Tel est l'enseignement de la CAA de Lyon dans son arrêt n°24LY01076 du 19 mai 2026 concernant la fonction publique territoriale. Si la réglementation diffère quelque peu avec le droit disciplinaire en fonction publique hospitalière, ce n'est pas le cas sur le point précis de la date d'effet de la sanction.

Le harcèlement sexuel est interdit par l'article L.133-1 du Code général de la fonction publique qui le définit comme “des propos ou comportements à connotation sexuelle répétés qui soit portent atteinte à sa dignité en raison de leur caractère dégradant ou humiliant, soit créent à son encontre une situation intimidante, hostile ou offensante” mais également “toute forme de pression grave, même non répétée, exercée dans le but réel ou apparent d'obtenir un acte de nature sexuelle, que celui-ci soit recherché au profit de l'auteur des faits ou au profit d'un tiers.”

Le harcèlement moral se place sur le terrain de la dégradation des conditions de travail susceptible de porter atteinte aux droits et à la dignité de l'agent public, d'altérer sa santé physique ou mentale ou de compromettre son avenir professionnel (L.133-2 CGFP).

Les faits portés devant la Cour sont particulièrement documentés et mettent en évidence comment une relation professionnelle, nouée entre un jeune contractuel de 19 ans et son supérieur hiérarchique, a évolué en “relations amicales extraprofessionnelles”, pour finalement se révéler dérangeantes pour le jeune homme quelques mois plus tard.
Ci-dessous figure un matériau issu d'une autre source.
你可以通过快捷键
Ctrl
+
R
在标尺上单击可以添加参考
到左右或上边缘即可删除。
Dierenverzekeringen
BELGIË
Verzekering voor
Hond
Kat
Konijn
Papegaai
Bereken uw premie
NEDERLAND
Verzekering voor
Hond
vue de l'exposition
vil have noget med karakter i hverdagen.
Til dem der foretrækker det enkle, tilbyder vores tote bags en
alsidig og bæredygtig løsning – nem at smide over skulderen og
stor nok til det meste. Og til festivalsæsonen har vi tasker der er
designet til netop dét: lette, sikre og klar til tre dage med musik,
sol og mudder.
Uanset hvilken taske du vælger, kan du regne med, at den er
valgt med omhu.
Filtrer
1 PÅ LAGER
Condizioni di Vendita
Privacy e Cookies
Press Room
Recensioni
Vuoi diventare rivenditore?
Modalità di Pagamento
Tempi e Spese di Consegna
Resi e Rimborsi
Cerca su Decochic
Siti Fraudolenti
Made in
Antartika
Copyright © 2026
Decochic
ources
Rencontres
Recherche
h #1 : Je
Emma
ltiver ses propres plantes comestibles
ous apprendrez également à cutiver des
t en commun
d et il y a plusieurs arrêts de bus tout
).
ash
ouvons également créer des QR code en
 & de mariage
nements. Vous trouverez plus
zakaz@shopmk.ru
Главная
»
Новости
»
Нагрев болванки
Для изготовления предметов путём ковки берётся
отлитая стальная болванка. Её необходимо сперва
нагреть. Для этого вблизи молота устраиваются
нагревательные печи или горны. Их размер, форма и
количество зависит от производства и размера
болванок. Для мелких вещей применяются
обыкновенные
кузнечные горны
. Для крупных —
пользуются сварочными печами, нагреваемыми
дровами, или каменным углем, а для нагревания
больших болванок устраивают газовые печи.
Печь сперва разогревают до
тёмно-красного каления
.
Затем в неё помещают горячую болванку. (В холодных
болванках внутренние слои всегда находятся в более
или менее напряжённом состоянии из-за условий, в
Des messages ambigus, des invitations à partager un spa (installé ensemble) et une proximité physique non souhaitée "excèdent le cadre d'une relation professionnelle “ paternelle “ selon la Cour et ”témoignent d'une relation d'emprise à visée sexuelle”. Au demeurant, l'agent contractuel pouvait craindre que son contrat ne soit pas renouvelé.

Le conseil de discipline s'accorde sur la mise à la retraite d'office lors de sa séance du 9 avril 2022 en tenant compte de ce que l'agent en cause “n'a pas pris la mesure de la gravité des faits établis en cherchant à les minimiser ou rejeter la responsabilité de ceux-ci sur son subordonné”. L'arrêté du 12 avril 2022 fixe cette sanction avec une prise d'effet à la même date. Toutefois, il n'a été notifié à l'agent que le 13 avril 2022.
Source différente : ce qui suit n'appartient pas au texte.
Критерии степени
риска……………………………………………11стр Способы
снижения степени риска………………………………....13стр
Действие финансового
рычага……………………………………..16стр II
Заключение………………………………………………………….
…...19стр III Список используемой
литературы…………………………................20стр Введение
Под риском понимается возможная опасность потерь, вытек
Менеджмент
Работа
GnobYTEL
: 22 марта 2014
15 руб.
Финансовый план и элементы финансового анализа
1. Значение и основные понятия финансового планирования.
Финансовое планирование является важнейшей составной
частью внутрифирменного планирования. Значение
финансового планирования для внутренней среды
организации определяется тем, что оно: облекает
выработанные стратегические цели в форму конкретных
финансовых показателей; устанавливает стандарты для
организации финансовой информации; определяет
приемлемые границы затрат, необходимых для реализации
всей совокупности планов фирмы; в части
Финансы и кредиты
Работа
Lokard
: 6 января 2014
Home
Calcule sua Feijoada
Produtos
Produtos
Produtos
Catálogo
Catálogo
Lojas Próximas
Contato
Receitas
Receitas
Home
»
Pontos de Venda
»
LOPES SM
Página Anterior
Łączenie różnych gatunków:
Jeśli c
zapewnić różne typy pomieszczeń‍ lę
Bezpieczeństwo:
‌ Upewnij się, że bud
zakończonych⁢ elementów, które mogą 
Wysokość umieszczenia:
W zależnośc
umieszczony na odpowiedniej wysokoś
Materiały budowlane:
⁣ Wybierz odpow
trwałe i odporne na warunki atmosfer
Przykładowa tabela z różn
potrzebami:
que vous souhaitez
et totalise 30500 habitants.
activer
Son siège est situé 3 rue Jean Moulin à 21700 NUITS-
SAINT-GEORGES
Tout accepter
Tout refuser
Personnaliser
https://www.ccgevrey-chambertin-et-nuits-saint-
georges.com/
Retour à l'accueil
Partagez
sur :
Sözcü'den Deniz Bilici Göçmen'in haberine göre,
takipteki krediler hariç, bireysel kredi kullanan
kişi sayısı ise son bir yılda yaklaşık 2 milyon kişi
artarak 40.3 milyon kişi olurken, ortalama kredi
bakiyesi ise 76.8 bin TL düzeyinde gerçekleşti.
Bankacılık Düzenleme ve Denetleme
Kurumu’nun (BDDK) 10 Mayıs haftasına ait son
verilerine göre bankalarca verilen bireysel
Dès lors, cet arrêté a un effet rétroactif qui n'était pas “nécessaire pour assurer la continuité de la carrière de l'agent et ne constituait pas une mesure de régularisation de sa situation”. En cela, la CAA de Lyon le déclare illégal mais, contrairement à l'analyse des premiers juges, “en tant que son entrée en vigueur a été fixée antérieurement au 13 avril 2022” uniquement. Pour mémoire, l'avis du conseil de discipline est communiqué sans délai au fonctionnaire en droit hospitalier (article 11 du décret du 7 novembre 1989) comme l'avait précisé le Conseil d'État dans son arrêt du 15 octobre 2021 tandis que la CAA de Douai (arrêt du 5 mars 2015 (n°14DA00520) retenait que la lecture de l'avis à l'issue de la séance du conseil de discipline équivaut à l'information du fonctionnaire.

Les juges rappellent que lorsque le conseil de discipline statue au-delà du délai réglementairement prévu (1 mois pour la fonction publique hospitalière), cela n'a pas d'effet sur la régularité de la procédure car il n'est pas prescrit à peine de nullité (dans le même sens : CAA de Nantes, 29 avril 2022, n°21NT02093).